My brother works at Best Buy, so he has the hookup and got us a Samsung BR player with built in wifi, etc for Christmas. I mention that, because I had no interest in getting a BR player, just because my regular player seemed to do a fine job - great picture.
Got it hooked up via HDMI to a 60" Mitsubishi DLP, running 1080p. It's great, he got us a starter pack of a few BR discs, modern stuff, GREAT picture.
To the point, we already own Young Guns on DVD, but walking through Wally World the other day, they had a pdq set out by electronics full of $8 BR's - older stuff, and Young Guns was in the bunch. Why not, right? I can't say it sounded, or looked any better than my plain old dvd copy (480p, right?). It didn't have the wow factor, like say Planet Earth on BR, or the copy of The Other Guys we rented on BR.

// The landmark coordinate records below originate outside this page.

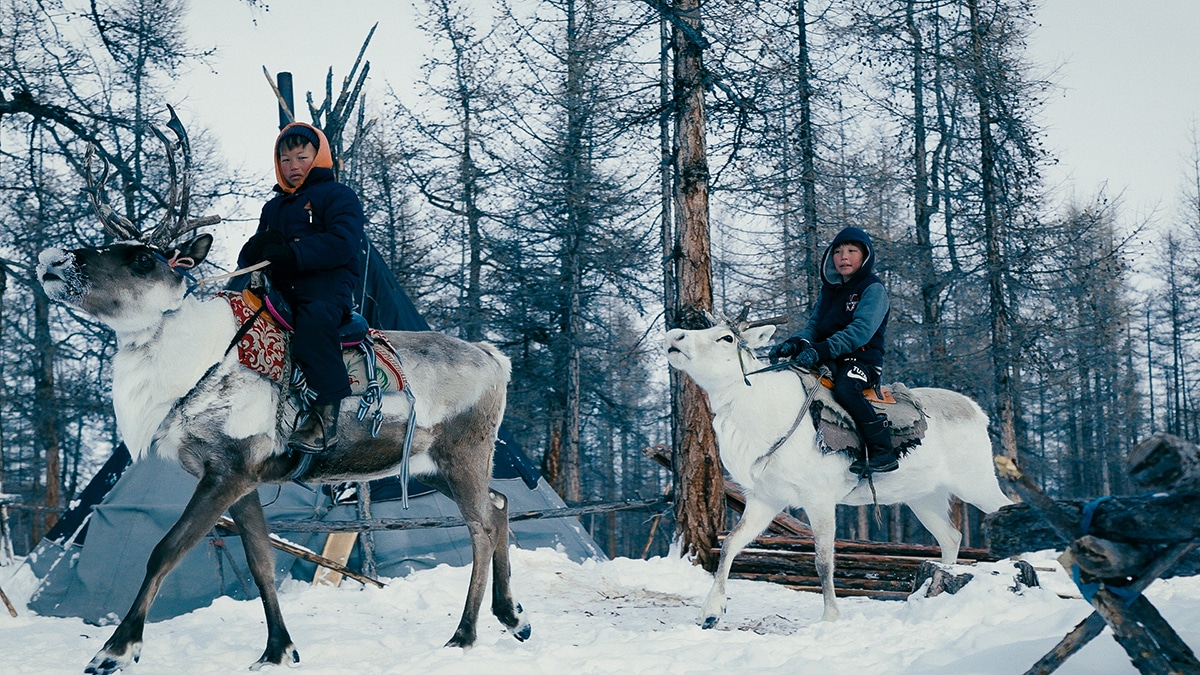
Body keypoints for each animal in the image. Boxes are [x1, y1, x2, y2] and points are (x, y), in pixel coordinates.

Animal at [36, 112, 529, 674]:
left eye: (142, 258)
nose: (54, 259)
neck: (195, 362)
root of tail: (496, 358)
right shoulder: (243, 477)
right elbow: (261, 562)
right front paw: (278, 649)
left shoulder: (228, 470)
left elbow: (165, 549)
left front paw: (115, 650)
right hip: (433, 467)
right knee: (500, 505)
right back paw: (513, 617)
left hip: (462, 454)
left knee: (481, 527)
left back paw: (465, 634)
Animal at [665, 314, 1012, 628]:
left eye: (726, 338)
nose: (673, 336)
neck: (759, 416)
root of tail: (977, 411)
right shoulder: (766, 498)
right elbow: (729, 546)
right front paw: (710, 612)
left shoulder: (818, 497)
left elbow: (823, 561)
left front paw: (830, 617)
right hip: (924, 498)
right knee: (951, 537)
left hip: (976, 482)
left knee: (1006, 510)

Is it the era the movie was orginally made (mastered?) in? I'm actually glad - I don't feel the need to re-buy anything - but it has left me a little confused as to why Young Guns was put on BR, if it's not substantially (or at least noticeably) better. Why bother?
I know this could be an isolated occurence, but is there some sort of mastering on the box I should look for, or something I'm missing, like the AAA, AAD, ADD, and DDD you can find on cd's?